START ENTRIES PROVIDED

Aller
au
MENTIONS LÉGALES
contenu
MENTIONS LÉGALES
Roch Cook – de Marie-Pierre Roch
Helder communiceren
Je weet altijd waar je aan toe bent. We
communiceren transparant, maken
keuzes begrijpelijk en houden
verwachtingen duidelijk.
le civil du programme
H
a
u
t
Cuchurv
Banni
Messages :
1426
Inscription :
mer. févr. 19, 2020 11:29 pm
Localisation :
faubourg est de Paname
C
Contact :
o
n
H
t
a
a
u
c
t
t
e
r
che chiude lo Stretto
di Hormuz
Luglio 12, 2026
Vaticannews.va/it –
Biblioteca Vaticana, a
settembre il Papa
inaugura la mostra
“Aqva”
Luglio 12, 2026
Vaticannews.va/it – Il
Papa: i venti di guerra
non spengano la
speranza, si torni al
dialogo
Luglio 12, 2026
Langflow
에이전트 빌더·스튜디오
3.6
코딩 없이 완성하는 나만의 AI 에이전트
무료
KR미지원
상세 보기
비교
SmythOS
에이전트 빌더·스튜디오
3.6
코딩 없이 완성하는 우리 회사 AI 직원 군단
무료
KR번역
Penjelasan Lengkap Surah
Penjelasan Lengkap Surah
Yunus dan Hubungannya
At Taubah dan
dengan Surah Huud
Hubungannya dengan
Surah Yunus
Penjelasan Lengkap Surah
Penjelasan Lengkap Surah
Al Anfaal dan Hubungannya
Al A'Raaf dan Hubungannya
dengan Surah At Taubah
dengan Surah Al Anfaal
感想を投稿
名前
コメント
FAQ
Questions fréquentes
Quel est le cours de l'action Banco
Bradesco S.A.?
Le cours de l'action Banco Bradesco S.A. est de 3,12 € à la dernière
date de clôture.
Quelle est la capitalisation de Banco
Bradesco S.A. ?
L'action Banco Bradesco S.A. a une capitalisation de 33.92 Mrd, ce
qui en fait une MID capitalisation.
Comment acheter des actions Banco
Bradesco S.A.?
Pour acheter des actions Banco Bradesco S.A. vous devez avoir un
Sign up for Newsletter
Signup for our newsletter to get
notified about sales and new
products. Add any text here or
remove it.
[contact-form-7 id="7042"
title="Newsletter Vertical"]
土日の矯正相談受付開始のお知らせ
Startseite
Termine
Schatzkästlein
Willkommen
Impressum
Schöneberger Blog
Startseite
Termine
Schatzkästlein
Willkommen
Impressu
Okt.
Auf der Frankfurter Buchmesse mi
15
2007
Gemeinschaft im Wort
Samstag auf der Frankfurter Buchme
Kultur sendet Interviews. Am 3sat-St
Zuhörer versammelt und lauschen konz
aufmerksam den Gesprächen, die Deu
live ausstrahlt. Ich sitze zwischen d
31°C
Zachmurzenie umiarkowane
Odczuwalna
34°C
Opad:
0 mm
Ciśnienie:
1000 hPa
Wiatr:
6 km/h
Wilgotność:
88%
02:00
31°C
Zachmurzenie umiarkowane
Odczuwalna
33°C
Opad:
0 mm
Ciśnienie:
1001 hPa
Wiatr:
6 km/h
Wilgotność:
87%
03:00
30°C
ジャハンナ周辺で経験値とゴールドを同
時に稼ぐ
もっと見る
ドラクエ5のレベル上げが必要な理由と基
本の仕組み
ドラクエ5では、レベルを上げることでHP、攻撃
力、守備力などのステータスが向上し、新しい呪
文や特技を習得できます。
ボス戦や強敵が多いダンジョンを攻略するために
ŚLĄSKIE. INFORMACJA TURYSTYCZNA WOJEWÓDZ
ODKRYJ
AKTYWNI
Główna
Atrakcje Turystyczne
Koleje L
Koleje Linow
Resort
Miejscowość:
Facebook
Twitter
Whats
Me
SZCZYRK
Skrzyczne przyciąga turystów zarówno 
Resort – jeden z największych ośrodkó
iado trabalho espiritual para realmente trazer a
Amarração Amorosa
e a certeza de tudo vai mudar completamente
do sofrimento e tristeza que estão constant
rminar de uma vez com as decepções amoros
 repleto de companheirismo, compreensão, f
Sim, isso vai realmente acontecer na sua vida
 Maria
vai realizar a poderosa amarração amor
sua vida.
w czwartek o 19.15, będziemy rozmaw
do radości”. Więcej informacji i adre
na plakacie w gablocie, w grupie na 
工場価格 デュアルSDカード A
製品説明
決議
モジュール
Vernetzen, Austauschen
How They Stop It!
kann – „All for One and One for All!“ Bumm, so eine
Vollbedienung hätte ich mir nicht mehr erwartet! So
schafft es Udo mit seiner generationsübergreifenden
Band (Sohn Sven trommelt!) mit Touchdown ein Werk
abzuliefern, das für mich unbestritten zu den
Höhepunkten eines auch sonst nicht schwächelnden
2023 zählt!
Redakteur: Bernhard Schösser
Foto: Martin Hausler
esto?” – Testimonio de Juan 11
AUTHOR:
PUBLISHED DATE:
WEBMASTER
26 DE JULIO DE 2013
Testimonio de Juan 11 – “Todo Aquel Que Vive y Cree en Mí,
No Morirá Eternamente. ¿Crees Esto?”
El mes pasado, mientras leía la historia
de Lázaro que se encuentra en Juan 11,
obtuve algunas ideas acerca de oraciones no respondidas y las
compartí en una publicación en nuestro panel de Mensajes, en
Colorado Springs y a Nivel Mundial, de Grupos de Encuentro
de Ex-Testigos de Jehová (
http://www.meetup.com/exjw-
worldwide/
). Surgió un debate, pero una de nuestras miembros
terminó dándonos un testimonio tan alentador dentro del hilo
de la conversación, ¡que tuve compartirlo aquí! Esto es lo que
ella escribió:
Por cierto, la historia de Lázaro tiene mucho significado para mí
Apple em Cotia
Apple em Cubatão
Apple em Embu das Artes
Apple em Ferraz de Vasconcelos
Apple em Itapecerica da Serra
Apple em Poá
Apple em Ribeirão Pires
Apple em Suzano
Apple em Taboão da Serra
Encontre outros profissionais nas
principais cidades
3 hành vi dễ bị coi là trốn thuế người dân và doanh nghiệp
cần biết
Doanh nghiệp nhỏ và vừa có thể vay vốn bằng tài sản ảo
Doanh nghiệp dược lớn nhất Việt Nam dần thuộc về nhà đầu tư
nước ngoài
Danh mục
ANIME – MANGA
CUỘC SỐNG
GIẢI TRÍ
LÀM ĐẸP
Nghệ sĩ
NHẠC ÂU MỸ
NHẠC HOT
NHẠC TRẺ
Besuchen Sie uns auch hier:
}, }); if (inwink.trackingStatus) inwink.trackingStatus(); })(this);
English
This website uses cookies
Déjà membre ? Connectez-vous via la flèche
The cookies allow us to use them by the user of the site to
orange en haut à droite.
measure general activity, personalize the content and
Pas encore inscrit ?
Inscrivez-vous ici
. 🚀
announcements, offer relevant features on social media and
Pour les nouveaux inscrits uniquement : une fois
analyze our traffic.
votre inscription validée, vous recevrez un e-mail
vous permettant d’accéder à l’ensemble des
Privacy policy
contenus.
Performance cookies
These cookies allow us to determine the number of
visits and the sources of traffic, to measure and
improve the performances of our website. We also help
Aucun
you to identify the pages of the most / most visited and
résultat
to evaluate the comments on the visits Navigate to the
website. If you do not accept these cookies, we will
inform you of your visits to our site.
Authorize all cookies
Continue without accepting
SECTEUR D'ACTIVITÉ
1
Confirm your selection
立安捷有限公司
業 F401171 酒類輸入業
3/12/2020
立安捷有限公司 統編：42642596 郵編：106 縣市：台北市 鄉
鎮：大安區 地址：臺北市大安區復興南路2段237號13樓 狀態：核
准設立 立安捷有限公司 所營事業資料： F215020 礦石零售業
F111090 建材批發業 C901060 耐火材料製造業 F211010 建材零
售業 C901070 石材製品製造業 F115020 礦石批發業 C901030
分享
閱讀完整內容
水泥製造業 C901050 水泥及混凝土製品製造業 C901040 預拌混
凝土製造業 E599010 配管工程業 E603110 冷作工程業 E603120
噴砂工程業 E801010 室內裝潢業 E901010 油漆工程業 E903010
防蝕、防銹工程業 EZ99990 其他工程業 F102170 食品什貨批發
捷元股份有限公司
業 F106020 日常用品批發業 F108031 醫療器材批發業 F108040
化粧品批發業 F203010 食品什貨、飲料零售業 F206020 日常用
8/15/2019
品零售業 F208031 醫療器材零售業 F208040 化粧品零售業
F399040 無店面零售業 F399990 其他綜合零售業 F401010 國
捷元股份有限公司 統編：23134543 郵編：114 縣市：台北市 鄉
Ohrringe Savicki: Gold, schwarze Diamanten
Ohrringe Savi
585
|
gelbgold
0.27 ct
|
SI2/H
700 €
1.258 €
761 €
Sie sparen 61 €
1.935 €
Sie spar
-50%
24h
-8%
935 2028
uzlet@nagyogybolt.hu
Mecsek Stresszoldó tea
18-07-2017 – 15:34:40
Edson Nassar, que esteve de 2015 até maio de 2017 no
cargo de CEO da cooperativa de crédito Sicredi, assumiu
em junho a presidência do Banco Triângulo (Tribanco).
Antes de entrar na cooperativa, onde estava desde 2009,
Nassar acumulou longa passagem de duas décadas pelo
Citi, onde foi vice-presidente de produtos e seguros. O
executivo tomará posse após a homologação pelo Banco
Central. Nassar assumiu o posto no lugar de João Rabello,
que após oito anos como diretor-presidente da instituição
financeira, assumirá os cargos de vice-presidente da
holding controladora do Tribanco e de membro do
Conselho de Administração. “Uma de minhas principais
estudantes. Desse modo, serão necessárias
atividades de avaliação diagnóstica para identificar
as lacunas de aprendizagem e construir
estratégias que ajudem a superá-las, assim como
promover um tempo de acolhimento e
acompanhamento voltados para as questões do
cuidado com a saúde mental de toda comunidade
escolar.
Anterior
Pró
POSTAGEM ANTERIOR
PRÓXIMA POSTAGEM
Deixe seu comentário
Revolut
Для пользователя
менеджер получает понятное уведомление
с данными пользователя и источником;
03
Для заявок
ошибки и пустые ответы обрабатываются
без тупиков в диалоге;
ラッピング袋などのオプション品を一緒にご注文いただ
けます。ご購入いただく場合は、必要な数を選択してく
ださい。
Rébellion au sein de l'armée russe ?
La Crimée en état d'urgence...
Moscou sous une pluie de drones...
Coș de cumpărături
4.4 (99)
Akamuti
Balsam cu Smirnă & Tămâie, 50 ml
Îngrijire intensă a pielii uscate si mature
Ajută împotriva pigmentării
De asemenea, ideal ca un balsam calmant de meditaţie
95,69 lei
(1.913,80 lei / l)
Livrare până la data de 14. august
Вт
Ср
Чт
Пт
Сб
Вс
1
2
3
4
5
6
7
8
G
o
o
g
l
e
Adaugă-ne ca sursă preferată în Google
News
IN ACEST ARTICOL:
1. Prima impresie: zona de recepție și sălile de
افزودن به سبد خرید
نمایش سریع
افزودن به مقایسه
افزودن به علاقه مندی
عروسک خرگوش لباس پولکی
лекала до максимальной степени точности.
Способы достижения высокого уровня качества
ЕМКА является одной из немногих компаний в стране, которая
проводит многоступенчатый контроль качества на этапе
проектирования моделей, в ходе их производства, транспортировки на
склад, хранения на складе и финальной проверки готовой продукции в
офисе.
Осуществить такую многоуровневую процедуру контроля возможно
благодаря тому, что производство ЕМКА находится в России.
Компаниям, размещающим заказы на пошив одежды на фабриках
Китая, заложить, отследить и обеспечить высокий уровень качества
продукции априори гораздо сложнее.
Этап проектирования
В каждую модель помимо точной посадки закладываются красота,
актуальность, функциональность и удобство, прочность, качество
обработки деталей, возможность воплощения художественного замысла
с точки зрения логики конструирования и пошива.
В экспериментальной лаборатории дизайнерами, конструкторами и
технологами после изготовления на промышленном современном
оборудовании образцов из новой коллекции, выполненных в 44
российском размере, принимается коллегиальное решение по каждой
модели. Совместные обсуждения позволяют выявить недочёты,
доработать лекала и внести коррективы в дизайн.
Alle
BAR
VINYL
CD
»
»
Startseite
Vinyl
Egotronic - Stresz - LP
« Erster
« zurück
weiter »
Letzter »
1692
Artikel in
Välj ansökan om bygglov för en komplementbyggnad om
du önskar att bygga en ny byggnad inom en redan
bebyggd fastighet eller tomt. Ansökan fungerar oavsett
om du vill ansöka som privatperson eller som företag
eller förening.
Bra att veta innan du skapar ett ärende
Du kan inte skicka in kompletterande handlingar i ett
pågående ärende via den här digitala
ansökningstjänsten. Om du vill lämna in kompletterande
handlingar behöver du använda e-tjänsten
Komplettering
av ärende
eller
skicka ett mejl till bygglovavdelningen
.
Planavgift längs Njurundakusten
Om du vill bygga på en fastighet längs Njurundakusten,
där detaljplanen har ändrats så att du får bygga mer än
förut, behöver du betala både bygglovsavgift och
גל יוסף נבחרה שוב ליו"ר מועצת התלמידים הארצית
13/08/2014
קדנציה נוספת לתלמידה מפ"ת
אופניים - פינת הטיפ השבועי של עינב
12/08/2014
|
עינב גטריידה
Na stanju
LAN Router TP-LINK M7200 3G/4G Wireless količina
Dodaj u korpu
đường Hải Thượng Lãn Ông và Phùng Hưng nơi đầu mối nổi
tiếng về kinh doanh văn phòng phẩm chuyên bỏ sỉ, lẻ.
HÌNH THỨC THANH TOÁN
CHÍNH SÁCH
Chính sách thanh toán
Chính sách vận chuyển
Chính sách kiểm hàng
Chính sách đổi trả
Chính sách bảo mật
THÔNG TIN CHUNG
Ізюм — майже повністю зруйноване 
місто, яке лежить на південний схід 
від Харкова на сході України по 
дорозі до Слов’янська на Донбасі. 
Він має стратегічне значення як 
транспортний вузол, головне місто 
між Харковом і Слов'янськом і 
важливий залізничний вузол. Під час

END ENTRIES PROVIDED

TASK BRIEF => Find each line in the entries above that contains the string "presidente" and copy those lines out.

RESULT OF THIS TASK =>
Citi, onde foi vice-presidente de produtos e seguros. O
que após oito anos como diretor-presidente da instituição
financeira, assumirá os cargos de vice-presidente da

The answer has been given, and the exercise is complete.